Does the possibility of a totally free and creative kind of inner exercise, then, remain only possible for those with long and substantial experience of following set methods? The answer probably lies in rejecting the dichotomy in the first place. Both are needed and each has its place in the universal process. The artificial and the natural can – and need – to go hand in hand. It is as at least as possible to go from the creative to the disciplined as from the disciplined to the creative.
The underlying ‘method’ is the same method that we accept as natural in the living of our lives. One of the functions of techniques and other artificial devices is to separate us from what we take as ‘natural’ so that we can see something deeper that is more truly ‘natural’. This is embodied in the exercise we described above, where we are called upon to separate from our mental associations so that we can see ourselves more truly – which seeing reveals ‘I’.
Understanding
Understanding, said Gurdjieff, is what we can do. It is not what we can think or feel, though these may be involved. This crucial definition is definitive of the approach embodied in the inner exercises. They are practice in doing oneself. This very idea will appear very strange because we are so used to consider understanding as only a matter of mental comprehension. To do oneself takes us beyond the realm of being into that of will.
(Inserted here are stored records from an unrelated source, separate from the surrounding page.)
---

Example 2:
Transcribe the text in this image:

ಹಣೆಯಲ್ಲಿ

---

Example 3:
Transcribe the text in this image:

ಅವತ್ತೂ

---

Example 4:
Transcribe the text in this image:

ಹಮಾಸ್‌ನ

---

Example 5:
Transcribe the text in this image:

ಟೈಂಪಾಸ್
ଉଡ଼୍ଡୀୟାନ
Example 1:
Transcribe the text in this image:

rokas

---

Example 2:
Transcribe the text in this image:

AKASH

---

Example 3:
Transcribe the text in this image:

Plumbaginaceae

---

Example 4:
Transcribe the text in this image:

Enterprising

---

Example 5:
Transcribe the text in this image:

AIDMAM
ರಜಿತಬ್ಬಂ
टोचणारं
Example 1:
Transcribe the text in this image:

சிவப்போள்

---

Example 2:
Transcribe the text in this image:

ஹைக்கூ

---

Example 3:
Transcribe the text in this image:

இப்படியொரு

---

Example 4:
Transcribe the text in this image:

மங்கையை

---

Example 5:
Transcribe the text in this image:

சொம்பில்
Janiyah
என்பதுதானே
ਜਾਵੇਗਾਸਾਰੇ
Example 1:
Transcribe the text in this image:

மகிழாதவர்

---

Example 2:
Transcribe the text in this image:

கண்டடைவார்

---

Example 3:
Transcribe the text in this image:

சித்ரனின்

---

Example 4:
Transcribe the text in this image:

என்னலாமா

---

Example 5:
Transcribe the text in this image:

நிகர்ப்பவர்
It is necessary to recall Bennett’s fundamental triad of experience as Function, Being and Will. Function concerns our activities. Being is what we are. Will is the act that makes us real. In one of his most revolutionary remarks, Bennett asserted, “We are not beings that do things, but doings that be things”.
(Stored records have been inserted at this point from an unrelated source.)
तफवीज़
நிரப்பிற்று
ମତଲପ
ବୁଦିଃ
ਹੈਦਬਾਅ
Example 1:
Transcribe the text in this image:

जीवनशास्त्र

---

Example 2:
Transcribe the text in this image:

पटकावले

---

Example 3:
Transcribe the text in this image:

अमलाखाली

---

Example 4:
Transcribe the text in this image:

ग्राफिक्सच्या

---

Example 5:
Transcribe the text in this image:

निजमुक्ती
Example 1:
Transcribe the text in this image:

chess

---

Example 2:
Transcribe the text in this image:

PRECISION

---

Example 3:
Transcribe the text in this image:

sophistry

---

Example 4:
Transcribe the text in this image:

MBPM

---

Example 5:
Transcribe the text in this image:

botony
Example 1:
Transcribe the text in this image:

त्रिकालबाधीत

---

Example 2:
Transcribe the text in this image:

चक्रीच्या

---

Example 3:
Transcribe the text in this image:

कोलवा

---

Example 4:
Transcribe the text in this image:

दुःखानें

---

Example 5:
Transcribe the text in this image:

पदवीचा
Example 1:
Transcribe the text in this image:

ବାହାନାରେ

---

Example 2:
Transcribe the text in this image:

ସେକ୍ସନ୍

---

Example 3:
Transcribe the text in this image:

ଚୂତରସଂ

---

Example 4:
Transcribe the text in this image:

In this light, the inner exercises can take us very deep indeed. What is particularly striking is the inherent perspective based on the idea of will. The exercises do not teach about will but invite us to ‘do will’. This does not mean that we can ‘use’ will – as many people often say in spite of it being totally absurd, because that which can be used can only be a function – but that we can participate in will consciously instead of unconsciously. This is what it means to understand.
The final point is that we should not consider an inner exercise to be something ‘higher’ than anything else that humans do. People were upset when Gurdjieff said that writing poetry was no more higher than scrubbing floors. This is not to disparage poetry but to point out that what is sacred in human life concerns the quality with which we do what we do. There is nothing so sublime as a truly selfless act.
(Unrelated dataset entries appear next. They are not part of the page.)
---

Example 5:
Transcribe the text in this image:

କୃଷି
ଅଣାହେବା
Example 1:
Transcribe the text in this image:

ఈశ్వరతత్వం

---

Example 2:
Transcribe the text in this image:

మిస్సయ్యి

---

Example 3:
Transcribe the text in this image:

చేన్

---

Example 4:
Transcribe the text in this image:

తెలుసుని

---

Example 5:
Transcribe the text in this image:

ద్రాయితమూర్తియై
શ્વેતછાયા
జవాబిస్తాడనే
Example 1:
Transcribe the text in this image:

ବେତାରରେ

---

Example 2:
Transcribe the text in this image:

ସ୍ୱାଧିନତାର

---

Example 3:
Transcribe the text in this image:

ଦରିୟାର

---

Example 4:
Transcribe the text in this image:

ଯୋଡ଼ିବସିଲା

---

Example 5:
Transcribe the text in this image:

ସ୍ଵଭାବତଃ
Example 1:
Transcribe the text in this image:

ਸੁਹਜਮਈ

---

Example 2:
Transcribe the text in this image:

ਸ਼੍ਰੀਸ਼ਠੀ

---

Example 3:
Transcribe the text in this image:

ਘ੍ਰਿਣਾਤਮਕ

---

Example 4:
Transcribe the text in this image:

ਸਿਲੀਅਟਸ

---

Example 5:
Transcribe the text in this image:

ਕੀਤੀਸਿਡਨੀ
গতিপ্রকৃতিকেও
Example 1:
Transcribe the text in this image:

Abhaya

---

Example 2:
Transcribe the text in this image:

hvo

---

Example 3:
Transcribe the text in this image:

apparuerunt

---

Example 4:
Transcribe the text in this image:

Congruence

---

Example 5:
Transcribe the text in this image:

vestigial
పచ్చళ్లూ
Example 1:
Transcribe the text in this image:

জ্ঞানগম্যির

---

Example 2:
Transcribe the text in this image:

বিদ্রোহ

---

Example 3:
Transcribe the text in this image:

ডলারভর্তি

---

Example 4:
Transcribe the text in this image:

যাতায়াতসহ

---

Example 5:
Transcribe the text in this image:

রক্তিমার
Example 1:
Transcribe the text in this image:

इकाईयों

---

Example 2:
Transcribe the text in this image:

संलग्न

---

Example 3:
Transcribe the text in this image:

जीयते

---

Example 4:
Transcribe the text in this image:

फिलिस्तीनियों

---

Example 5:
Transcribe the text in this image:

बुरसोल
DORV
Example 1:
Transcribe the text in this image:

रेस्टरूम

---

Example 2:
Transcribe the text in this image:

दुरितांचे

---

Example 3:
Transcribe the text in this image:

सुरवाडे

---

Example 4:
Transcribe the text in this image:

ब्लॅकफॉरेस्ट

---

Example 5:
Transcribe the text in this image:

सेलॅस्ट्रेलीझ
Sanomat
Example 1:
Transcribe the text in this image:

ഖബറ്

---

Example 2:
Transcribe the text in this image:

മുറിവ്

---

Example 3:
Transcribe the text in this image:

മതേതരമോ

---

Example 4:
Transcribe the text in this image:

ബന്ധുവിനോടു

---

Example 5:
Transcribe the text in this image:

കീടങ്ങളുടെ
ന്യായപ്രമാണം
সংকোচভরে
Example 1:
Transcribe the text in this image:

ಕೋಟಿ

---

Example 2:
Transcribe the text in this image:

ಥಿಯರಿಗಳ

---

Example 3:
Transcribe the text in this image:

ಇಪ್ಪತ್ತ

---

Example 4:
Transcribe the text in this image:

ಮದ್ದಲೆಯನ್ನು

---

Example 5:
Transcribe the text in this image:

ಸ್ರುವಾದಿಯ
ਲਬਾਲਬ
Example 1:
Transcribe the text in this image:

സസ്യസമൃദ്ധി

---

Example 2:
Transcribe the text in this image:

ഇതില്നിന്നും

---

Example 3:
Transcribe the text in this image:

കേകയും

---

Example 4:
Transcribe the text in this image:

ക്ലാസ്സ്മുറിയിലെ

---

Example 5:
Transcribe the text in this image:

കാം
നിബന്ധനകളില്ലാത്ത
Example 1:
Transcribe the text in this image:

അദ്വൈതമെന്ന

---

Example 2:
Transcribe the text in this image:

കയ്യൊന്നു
Note: In general, descriptions of exercises cannot be given out just for the asking, because this would be irresponsible. The example given here serves the purpose of study and reflection. If you want to study the exercises in a practical way you have to find suitable guidance. This involves you in uncertainty concerning the experience, understanding and agenda of those offering such exercises and you will have to exercise and stand by your own judgement in these matters. It is to be hoped that sooner or later such techniques come to be more widely known and assimilated into the mainstream so that they can be made available in ordinary ways and subject to discussion and review amongst peers. It is our belief that the Gurdjieff work can become available to people in such a way but the process of adapting it to the conditions of contemporary ordinary life will be complex and demanding.